(Dataset records)
◆ ◆ ◆ ◆

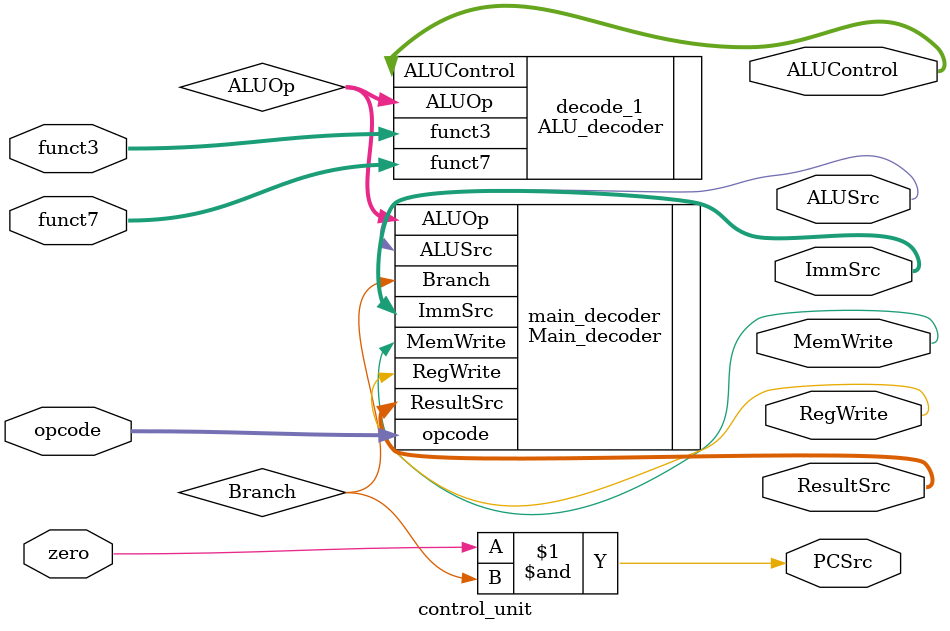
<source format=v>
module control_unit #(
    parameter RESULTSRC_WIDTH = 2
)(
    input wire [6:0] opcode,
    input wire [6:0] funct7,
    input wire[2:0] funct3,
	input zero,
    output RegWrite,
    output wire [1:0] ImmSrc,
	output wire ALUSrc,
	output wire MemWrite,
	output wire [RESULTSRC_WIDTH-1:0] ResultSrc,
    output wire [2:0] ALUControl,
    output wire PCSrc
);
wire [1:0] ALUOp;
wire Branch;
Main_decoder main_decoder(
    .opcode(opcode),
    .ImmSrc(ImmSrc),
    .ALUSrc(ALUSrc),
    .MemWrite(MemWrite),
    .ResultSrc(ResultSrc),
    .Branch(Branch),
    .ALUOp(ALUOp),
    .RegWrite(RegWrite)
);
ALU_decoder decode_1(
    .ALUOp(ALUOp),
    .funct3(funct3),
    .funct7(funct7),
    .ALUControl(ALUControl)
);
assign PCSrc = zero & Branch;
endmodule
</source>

◆ ◆ ◆ ◆

--- WHAT YOU NEED TO DO ---
Which lines above include the word "ALUControl"? Return each one.

--- OUTPUT FOR THIS EXERCISE ---
    output wire [2:0] ALUControl,
    .ALUControl(ALUControl)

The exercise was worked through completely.